(Extracted information Opens)
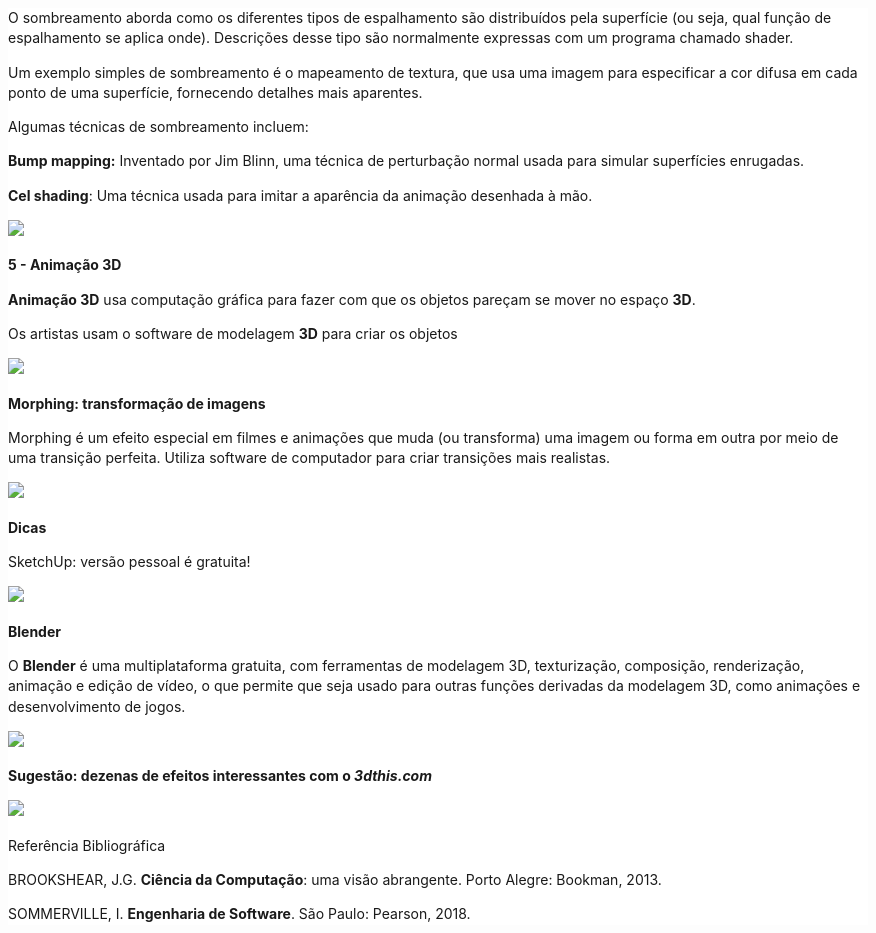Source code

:O sombreamento aborda como os diferentes tipos de espalhamento são distribuídos pela superfície (ou seja, qual função de espalhamento se aplica onde). Descrições desse tipo são normalmente expressas com um programa chamado shader.

Um exemplo simples de sombreamento é o mapeamento de textura, que usa uma imagem para especificar a cor difusa em cada ponto de uma superfície, fornecendo detalhes mais aparentes.

Algumas técnicas de sombreamento incluem:

**Bump mapping:** Inventado por Jim Blinn, uma técnica de perturbação normal usada para simular superfícies enrugadas.

**Cel shading**: Uma técnica usada para imitar a aparência da animação desenhada à mão.

![](https://paperx-dex-assets.s3.sa-east-1.amazonaws.com/images/1668201807428-23MZfHODfP.png)

**5 - Animação 3D**

**Animação 3D** usa computação gráfica para fazer com que os objetos pareçam se mover no espaço **3D**.

Os artistas usam o software de modelagem **3D** para criar os objetos

![](https://paperx-dex-assets.s3.sa-east-1.amazonaws.com/images/1668201827508-EC4BFev2Hc.png)

**Morphing: transformação de imagens**

Morphing é um efeito especial em filmes e animações que muda (ou transforma) uma imagem ou forma em outra por meio de uma transição perfeita. Utiliza software de computador para criar transições mais realistas.

![](https://paperx-dex-assets.s3.sa-east-1.amazonaws.com/images/1668201850609-HmGpgYom11.png)

**Dicas**

SketchUp: versão pessoal é gratuita!

![](https://paperx-dex-assets.s3.sa-east-1.amazonaws.com/images/1668201877430-DwzymSBcZb.png)

**Blender**

O **Blender** é uma multiplataforma gratuita, com ferramentas de modelagem 3D, texturização, composição, renderização, animação e edição de vídeo, o que permite que seja usado para outras funções derivadas da modelagem 3D, como animações e desenvolvimento de jogos.

![](https://paperx-dex-assets.s3.sa-east-1.amazonaws.com/images/1668201899867-OEvSRFGPzV.png)

**Sugestão: dezenas de efeitos interessantes com o *3dthis.com***

![](https://paperx-dex-assets.s3.sa-east-1.amazonaws.com/images/1668201925228-9oU3xVf4pU.png)

Referência Bibliográfica

BROOKSHEAR, J.G. **Ciência da Computação**: uma visão abrangente. Porto Alegre: Bookman, 2013.

SOMMERVILLE, I. **Engenharia de Software**. São Paulo: Pearson, 2018.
(Extracted information Closes)
Problem to work on => Pick out each of the lines above that contains the word "mais". Copy them.

Answer =>
Um exemplo simples de sombreamento é o mapeamento de textura, que usa uma imagem para especificar a cor difusa em cada ponto de uma superfície, fornecendo detalhes mais aparentes.
Morphing é um efeito especial em filmes e animações que muda (ou transforma) uma imagem ou forma em outra por meio de uma transição perfeita. Utiliza software de computador para criar transições mais realistas.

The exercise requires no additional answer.